[To be done] Reproduce the records line for line, starting at the beginning of the records and ending after the line that contains "v(0, -14.58) *". Omit the pictures from your reproduction.

[Dataset excerpts]
################

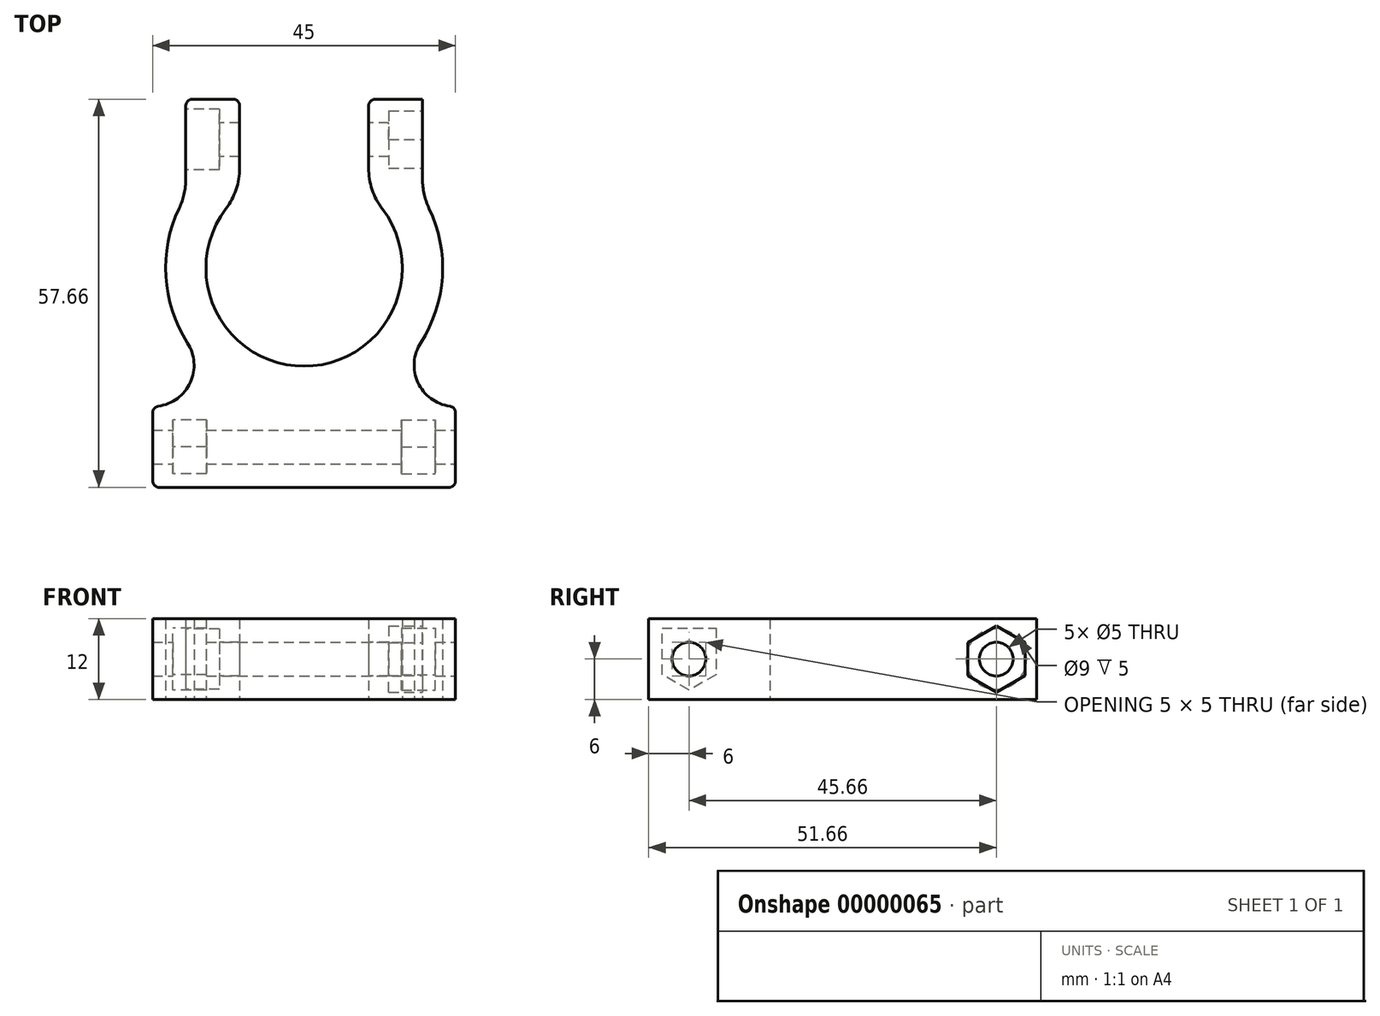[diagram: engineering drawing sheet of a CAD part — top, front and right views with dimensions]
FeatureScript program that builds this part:
annotation { "Feature Type Name" : "Feature", "Feature Type Description" : "" }
export const myFeature = defineFeature(function(context is Context, id is Id, definition is map)
    precondition{}
    {
        {
            var Q0;
            Q0=qCreatedBy(makeId("Top.planeOp"),FACE);
            var sketch = newSketch(context, id + "F0", { "sketchPlane" : qUnion([Q0])});
            skArc(sketch, "E0", {"start": v(-9.58, 11) * mm, "mid": v(0, -14.58) * mm, "end": v(9.58, 11) * mm});
            skArc(sketch, "E1", {"start": v(-17.58, 10.7) * mm, "mid": v(0, -20.58) * mm, "end": v(17.58, 10.7) * mm});
            skLineSegment(sketch, "E2", {"start": v(-9.58, 11) * mm, "end": v(-9.58, 25.08) * mm});
            skLineSegment(sketch, "E3", {"start": v(-9.58, 25.08) * mm, "end": v(-17.58, 25.08) * mm});
            skLineSegment(sketch, "E4", {"start": v(-17.58, 25.08) * mm, "end": v(-17.58, 10.7) * mm});
            skLineSegment(sketch, "E5", {"start": v(0, 0) * mm, "end": v(0, 20.58) * mm, "construction": true});
            skLineSegment(sketch, "E6", {"start": v(9.58, 11) * mm, "end": v(9.58, 25.08) * mm});
            skLineSegment(sketch, "E7", {"start": v(9.58, 25.08) * mm, "end": v(17.58, 25.08) * mm});
            skLineSegment(sketch, "E8", {"start": v(17.58, 25.08) * mm, "end": v(17.58, 10.7) * mm});
            skLineSegment(sketch, "E9", {"start": v(-17.58, 19.08) * mm, "end": v(17.58, 19.08) * mm, "construction": true});
            skArc(sketch, "E10", {"start": v(-22.5, -20.58) * mm, "mid": v(-17.1, -17.38) * mm, "end": v(-17.32, -11.11) * mm});
            skLineSegment(sketch, "E11", {"start": v(-22.5, -20.58) * mm, "end": v(-22.5, -32.58) * mm});
            skLineSegment(sketch, "E12", {"start": v(-22.5, -32.58) * mm, "end": v(0, -32.58) * mm});
            skLineSegment(sketch, "E13", {"start": v(-22.5, -20.58) * mm, "end": v(0, -20.58) * mm, "construction": true});
            skArc(sketch, "E14.MirrorCS", {"start": v(22.5, -20.58) * mm, "mid": v(17.1, -17.38) * mm, "end": v(17.32, -11.11) * mm});
            skLineSegment(sketch, "E15.MirrorCS", {"start": v(22.5, -20.58) * mm, "end": v(22.5, -32.58) * mm});
            skLineSegment(sketch, "E16.MirrorCS", {"start": v(22.5, -32.58) * mm, "end": v(0, -32.58) * mm});
            skLineSegment(sketch, "E17", {"start": v(-17.58, 21.58) * mm, "end": v(17.58, 21.58) * mm, "construction": true});
            skLineSegment(sketch, "E18", {"start": v(-17.58, 16.58) * mm, "end": v(17.58, 16.58) * mm, "construction": true});
            skLineSegment(sketch, "E19", {"start": v(0, 16.58) * mm, "end": v(0, 19.08) * mm, "construction": true});
            skLineSegment(sketch, "E20", {"start": v(0, 19.08) * mm, "end": v(0, 21.58) * mm, "construction": true});
            skLineSegment(sketch, "E21", {"start": v(-9.58, 11) * mm, "end": v(9.58, 11) * mm, "construction": true});
            skLineSegment(sketch, "E22", {"start": v(-12.58, 25.08) * mm, "end": v(-12.58, 7.37) * mm, "construction": true});
            skArc(sketch, "E23", {"start": v(9.58, 11) * mm, "mid": v(0, 14.58) * mm, "end": v(-9.58, 11) * mm, "construction": true});
            skLineSegment(sketch, "E24.MirrorCS", {"start": v(12.58, 25.08) * mm, "end": v(12.58, 7.37) * mm, "construction": true});
            skSolve(sketch);
        }
        {
            var Q0;
            {var subQ1=sQuery(id+"F0.wireOp",EDGE,"E10");Q0=makeQuery(id+"F0.imprint","IMPRINT",FACE,{"disambiguationData":[TD([[makeQuery(id+"F0.imprint","IMPRINT",EDGE,{"derivedFrom":subQ1}),-1.0]])]});}
            var Q1;
            Q1=makeQuery(id+"F0.imprint","IMPRINT",FACE,{"disambiguationData":[TD([[makeQuery(id+"F0.imprint","IMPRINT",EDGE,{"derivedFrom":sQuery(id+"F0.wireOp",EDGE,"E0")}),-1.0]])]});
            extrude(context, id + "F1", {"entities" : qUnion([Q0, Q1]), "depth" : 12 * mm, "symmetric" : true});
        }
        {
            var Q0;
            Q0=makeQuery(id+"F1.opExtrude","SWEPT_FACE",FACE,{"disambiguationData":[OSD([sQuery(id+"F0.wireOp",EDGE,"E4")])]});
            var sketch = newSketch(context, id + "F2", { "sketchPlane" : qUnion([Q0])});
            skPoint(sketch, "E25", {"position": v(-19.08, 0) * mm});
            skSolve(sketch);
        }
        {
            var Q0;
            Q0=sQuery(id+"F2.wireOp",VERTEX,"E25");
            var Q1;
            Q1=makeQuery(id+"F1.opExtrude","SWEPT_BODY",BODY,{"disambiguationData":[OSD([sQuery(id+"F0.wireOp",EDGE,"E0"),sQuery(id+"F0.wireOp",EDGE,"E1"),sQuery(id+"F0.wireOp",EDGE,"E2"),sQuery(id+"F0.wireOp",EDGE,"E3"),sQuery(id+"F0.wireOp",EDGE,"E4"),sQuery(id+"F0.wireOp",EDGE,"E6"),sQuery(id+"F0.wireOp",EDGE,"E7"),sQuery(id+"F0.wireOp",EDGE,"E8"),sQuery(id+"F0.wireOp",EDGE,"E10"),sQuery(id+"F0.wireOp",EDGE,"E11"),sQuery(id+"F0.wireOp",EDGE,"E12"),sQuery(id+"F0.wireOp",EDGE,"E14.MirrorCS"),sQuery(id+"F0.wireOp",EDGE,"E15.MirrorCS"),sQuery(id+"F0.wireOp",EDGE,"E16.MirrorCS")])]});
            hole(context, id + "F3", {"style" : HoleStyle.C_BORE, "holeDiameter" : 5 * mm, "cBoreDiameter" : 9 * mm, "cBoreDepth" : 5 * mm, "endStyle" : HoleEndStyle.THROUGH, "locations" : qUnion([Q0]), "scope" : qUnion([Q1])});
        }
        {
            var Q0;
            Q0=makeQuery(id+"F1.opExtrude","SWEPT_FACE",FACE,{"disambiguationData":[OSD([sQuery(id+"F0.wireOp",EDGE,"E8")])]});
            var sketch = newSketch(context, id + "F4", { "sketchPlane" : qUnion([Q0])});
            skCircle(sketch, "E26.cCircle", {"center": v(19.08, 0) * mm, "radius": 4.25 * mm, "construction": true});
            skLineSegment(sketch, "E26.0", {"start": v(19.08, -4.9) * mm, "end": v(14.83, -2.45) * mm});
            skLineSegment(sketch, "E26.1", {"start": v(14.83, -2.45) * mm, "end": v(14.83, 2.45) * mm});
            skLineSegment(sketch, "E26.2", {"start": v(14.83, 2.45) * mm, "end": v(19.08, 4.9) * mm});
            skLineSegment(sketch, "E26.3", {"start": v(19.08, 4.9) * mm, "end": v(23.33, 2.45) * mm});
            skLineSegment(sketch, "E26.4", {"start": v(23.33, 2.45) * mm, "end": v(23.33, -2.45) * mm});
            skLineSegment(sketch, "E26.5", {"start": v(23.33, -2.45) * mm, "end": v(19.08, -4.9) * mm});
            skPoint(sketch, "E26.0.midPoint", {"position": v(16.95, -3.68) * mm});
            skSolve(sketch);
        }
        {
            var Q0;
            Q0=makeQuery(id+"F4.imprint","IMPRINT",FACE,{"disambiguationData":[TD([[makeQuery(id+"F4.imprint","IMPRINT",EDGE,{"derivedFrom":sQuery(id+"F4.wireOp",EDGE,"E26.0")}),-1.0]])]});
            extrude(context, id + "F5", {"entities" : qUnion([Q0]), "operationType" : NewBodyOperationType.REMOVE, "oppositeDirection" : true, "depth" : 5 * mm});
        }
        {
            var Q0;
            Q0=makeQuery(id+"F1.opExtrude","SWEPT_FACE",FACE,{"disambiguationData":[OSD([sQuery(id+"F0.wireOp",EDGE,"E15.MirrorCS")])]});
            var sketch = newSketch(context, id + "F6", { "sketchPlane" : qUnion([Q0])});
            skCircle(sketch, "E27.cCircle", {"center": v(-26.58, 0) * mm, "radius": 4 * mm, "construction": true});
            skLineSegment(sketch, "E27.0", {"start": v(-30.58, 2.3) * mm, "end": v(-26.58, 4.62) * mm});
            skLineSegment(sketch, "E27.1", {"start": v(-26.58, 4.62) * mm, "end": v(-22.58, 2.3) * mm});
            skLineSegment(sketch, "E27.2", {"start": v(-22.58, 2.3) * mm, "end": v(-22.58, -2.3) * mm});
            skLineSegment(sketch, "E27.3", {"start": v(-22.58, -2.3) * mm, "end": v(-26.58, -4.62) * mm});
            skLineSegment(sketch, "E27.4", {"start": v(-26.58, -4.62) * mm, "end": v(-30.58, -2.3) * mm});
            skLineSegment(sketch, "E27.5", {"start": v(-30.58, -2.3) * mm, "end": v(-30.58, 2.3) * mm});
            skPoint(sketch, "E27.0.midPoint", {"position": v(-28.58, 3.46) * mm});
            skLineSegment(sketch, "E28", {"start": v(-32.58, 0) * mm, "end": v(-20.58, 0) * mm, "construction": true});
            skLineSegment(sketch, "E29", {"start": v(-30.58, 2.3) * mm, "end": v(-30.58, 4.62) * mm});
            skLineSegment(sketch, "E30", {"start": v(-30.58, 4.62) * mm, "end": v(-26.58, 4.62) * mm});
            skLineSegment(sketch, "E31", {"start": v(-22.58, 2.3) * mm, "end": v(-22.58, 4.62) * mm});
            skLineSegment(sketch, "E32", {"start": v(-22.58, 4.62) * mm, "end": v(-26.58, 4.62) * mm});
            skSolve(sketch);
        }
        {
            var Q0;
            Q0=makeQuery(id+"F6.imprint","IMPRINT",FACE,{"disambiguationData":[TD([[makeQuery(id+"F6.imprint","IMPRINT",EDGE,{"derivedFrom":sQuery(id+"F6.wireOp",EDGE,"E27.0")}),-1.0]])]});
            var Q1;
            Q1=makeQuery(id+"F6.imprint","IMPRINT",FACE,{"disambiguationData":[TD([[makeQuery(id+"F6.imprint","IMPRINT",EDGE,{"derivedFrom":sQuery(id+"F6.wireOp",EDGE,"E27.0")}),1.0]])]});
            var Q2;
            Q2=makeQuery(id+"F6.imprint","IMPRINT",FACE,{"disambiguationData":[TD([[makeQuery(id+"F6.imprint","IMPRINT",EDGE,{"derivedFrom":sQuery(id+"F6.wireOp",EDGE,"E27.1")}),1.0]])]});
            extrude(context, id + "F7", {"entities" : qUnion([Q0, Q1, Q2]), "operationType" : NewBodyOperationType.REMOVE, "oppositeDirection" : true, "depth" : 8 * mm, "hasSecondDirection" : true, "secondDirectionOppositeDirection" : true, "secondDirectionDepth" : 3 * mm});
        }
        {
            var Q0;
            Q0=makeQuery(id+"F7.boolean.opBoolean","COPY",FACE,{"derivedFrom":makeQuery(id+"F7.opExtrude","CAP_FACE",FACE,{"disambiguationData":[OSD([sQuery(id+"F6.wireOp",EDGE,"E27.2"),sQuery(id+"F6.wireOp",EDGE,"E27.3"),sQuery(id+"F6.wireOp",EDGE,"E27.4"),sQuery(id+"F6.wireOp",EDGE,"E27.5"),sQuery(id+"F6.wireOp",EDGE,"E29"),sQuery(id+"F6.wireOp",EDGE,"E30"),sQuery(id+"F6.wireOp",EDGE,"E31"),sQuery(id+"F6.wireOp",EDGE,"E32")])],"isStart":false})});
            var Q1;
            Q1=makeQuery(id+"F7.boolean.opBoolean","COPY",FACE,{"derivedFrom":makeQuery(id+"F7.opExtrude","CAP_FACE",FACE,{"disambiguationData":[OSD([sQuery(id+"F6.wireOp",EDGE,"E27.2"),sQuery(id+"F6.wireOp",EDGE,"E27.3"),sQuery(id+"F6.wireOp",EDGE,"E27.4"),sQuery(id+"F6.wireOp",EDGE,"E27.5"),sQuery(id+"F6.wireOp",EDGE,"E29"),sQuery(id+"F6.wireOp",EDGE,"E30"),sQuery(id+"F6.wireOp",EDGE,"E31"),sQuery(id+"F6.wireOp",EDGE,"E32")])],"isStart":true})});
            var Q2;
            Q2=makeQuery(id+"F7.boolean.opBoolean","COPY",FACE,{"derivedFrom":makeQuery(id+"F7.opExtrude","SWEPT_FACE",FACE,{"disambiguationData":[OSD([sQuery(id+"F6.wireOp",EDGE,"E27.4")])]})});
            var Q3;
            Q3=makeQuery(id+"F7.boolean.opBoolean","COPY",FACE,{"derivedFrom":makeQuery(id+"F7.opExtrude","SWEPT_FACE",FACE,{"disambiguationData":[OSD([sQuery(id+"F6.wireOp",EDGE,"E27.2"),sQuery(id+"F6.wireOp",EDGE,"E31")])]})});
            var Q4;
            Q4=makeQuery(id+"F7.boolean.opBoolean","COPY",FACE,{"derivedFrom":makeQuery(id+"F7.opExtrude","SWEPT_FACE",FACE,{"disambiguationData":[OSD([sQuery(id+"F6.wireOp",EDGE,"E27.3")])]})});
            var Q5;
            Q5=makeQuery(id+"F7.boolean.opBoolean","COPY",FACE,{"derivedFrom":makeQuery(id+"F7.opExtrude","SWEPT_FACE",FACE,{"disambiguationData":[OSD([sQuery(id+"F6.wireOp",EDGE,"E27.5"),sQuery(id+"F6.wireOp",EDGE,"E29")])]})});
            var Q6;
            Q6=makeQuery(id+"F7.boolean.opBoolean","COPY",FACE,{"derivedFrom":makeQuery(id+"F7.opExtrude","SWEPT_FACE",FACE,{"disambiguationData":[OSD([sQuery(id+"F6.wireOp",EDGE,"E30"),sQuery(id+"F6.wireOp",EDGE,"E32")])]})});
            var Q7;
            Q7=qCreatedBy(makeId("Right.planeOp"),FACE);
            mirror(context, id + "F8", {"faces" : qUnion([Q0, Q1, Q2, Q3, Q4, Q5, Q6]), "mirrorPlane" : qUnion([Q7]), "patternType" : MirrorType.FACE});
        }
        {
            var Q0;
            Q0=sQuery(id+"F6.wireOp",VERTEX,"E27.cCircle.center");
            var Q1;
            Q1=makeQuery(id+"F1.opExtrude","SWEPT_BODY",BODY,{"disambiguationData":[OSD([sQuery(id+"F0.wireOp",EDGE,"E0"),sQuery(id+"F0.wireOp",EDGE,"E1"),sQuery(id+"F0.wireOp",EDGE,"E2"),sQuery(id+"F0.wireOp",EDGE,"E3"),sQuery(id+"F0.wireOp",EDGE,"E4"),sQuery(id+"F0.wireOp",EDGE,"E6"),sQuery(id+"F0.wireOp",EDGE,"E7"),sQuery(id+"F0.wireOp",EDGE,"E8"),sQuery(id+"F0.wireOp",EDGE,"E10"),sQuery(id+"F0.wireOp",EDGE,"E11"),sQuery(id+"F0.wireOp",EDGE,"E12"),sQuery(id+"F0.wireOp",EDGE,"E14.MirrorCS"),sQuery(id+"F0.wireOp",EDGE,"E15.MirrorCS"),sQuery(id+"F0.wireOp",EDGE,"E16.MirrorCS")])]});
            hole(context, id + "F9", {"style" : HoleStyle.SIMPLE, "holeDiameter" : 5 * mm, "endStyle" : HoleEndStyle.THROUGH, "locations" : qUnion([Q0]), "scope" : qUnion([Q1])});
        }
        {
            var Q0;
            Q0=makeQuery(id+"F1.opExtrude","SWEPT_EDGE",EDGE,{"disambiguationData":[OSD([sQuery(id+"F0.wireOp",EDGE,"E0"),sQuery(id+"F0.wireOp",EDGE,"E2")])]});
            var Q1;
            Q1=makeQuery(id+"F1.opExtrude","SWEPT_EDGE",EDGE,{"disambiguationData":[OSD([sQuery(id+"F0.wireOp",EDGE,"E0"),sQuery(id+"F0.wireOp",EDGE,"E6")])]});
            var Q2;
            Q2=makeQuery(id+"F1.opExtrude","SWEPT_EDGE",EDGE,{"disambiguationData":[OSD([sQuery(id+"F0.wireOp",EDGE,"E1"),sQuery(id+"F0.wireOp",EDGE,"E4")])]});
            var Q3;
            Q3=makeQuery(id+"F1.opExtrude","SWEPT_EDGE",EDGE,{"disambiguationData":[OSD([sQuery(id+"F0.wireOp",EDGE,"E1"),sQuery(id+"F0.wireOp",EDGE,"E8")])]});
            fillet(context, id + "F10", {"entities" : qUnion([Q0, Q1, Q2, Q3]), "radius" : 10 * mm, "tangentPropagation" : true, "allowEdgeOverflow" : false});
        }
        {
            var Q0;
            Q0=makeQuery(id+"F1.opExtrude","SWEPT_EDGE",EDGE,{"disambiguationData":[OSD([sQuery(id+"F0.wireOp",EDGE,"E2"),sQuery(id+"F0.wireOp",EDGE,"E3")])]});
            var Q1;
            Q1=makeQuery(id+"F1.opExtrude","SWEPT_EDGE",EDGE,{"disambiguationData":[OSD([sQuery(id+"F0.wireOp",EDGE,"E6"),sQuery(id+"F0.wireOp",EDGE,"E7")])]});
            var Q2;
            Q2=makeQuery(id+"F1.opExtrude","SWEPT_EDGE",EDGE,{"disambiguationData":[OSD([sQuery(id+"F0.wireOp",EDGE,"E3"),sQuery(id+"F0.wireOp",EDGE,"E4")])]});
            var Q3;
            Q3=makeQuery(id+"F1.opExtrude","SWEPT_EDGE",EDGE,{"disambiguationData":[OSD([sQuery(id+"F0.wireOp",EDGE,"E10"),sQuery(id+"F0.wireOp",EDGE,"E11")])]});
            var Q4;
            Q4=makeQuery(id+"F1.opExtrude","SWEPT_EDGE",EDGE,{"disambiguationData":[OSD([sQuery(id+"F0.wireOp",EDGE,"E11"),sQuery(id+"F0.wireOp",EDGE,"E12")])]});
            var Q5;
            Q5=makeQuery(id+"F1.opExtrude","SWEPT_EDGE",EDGE,{"disambiguationData":[OSD([sQuery(id+"F0.wireOp",EDGE,"E15.MirrorCS"),sQuery(id+"F0.wireOp",EDGE,"E16.MirrorCS")])]});
            var Q6;
            Q6=makeQuery(id+"F1.opExtrude","SWEPT_EDGE",EDGE,{"disambiguationData":[OSD([sQuery(id+"F0.wireOp",EDGE,"E14.MirrorCS"),sQuery(id+"F0.wireOp",EDGE,"E15.MirrorCS")])]});
            fillet(context, id + "F11", {"entities" : qUnion([Q0, Q1, Q2, Q3, Q4, Q5, Q6]), "radius" : 1 * mm, "tangentPropagation" : true, "allowEdgeOverflow" : false});
        }
    });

################

[Written response]
[diagram: engineering drawing sheet of a CAD part — top, front and right views with dimensions]
FeatureScript program that builds this part:
annotation { "Feature Type Name" : "Feature", "Feature Type Description" : "" }
export const myFeature = defineFeature(function(context is Context, id is Id, definition is map)
    precondition{}
    {
        {
            var Q0;
            Q0=qCreatedBy(makeId("Top.planeOp"),FACE);
            var sketch = newSketch(context, id + "F0", { "sketchPlane" : qUnion([Q0])});
            skArc(sketch, "E0", {"start": v(-9.58, 11) * mm, "mid": v(0, -14.58) * mm, "end": v(9.58, 11) * mm});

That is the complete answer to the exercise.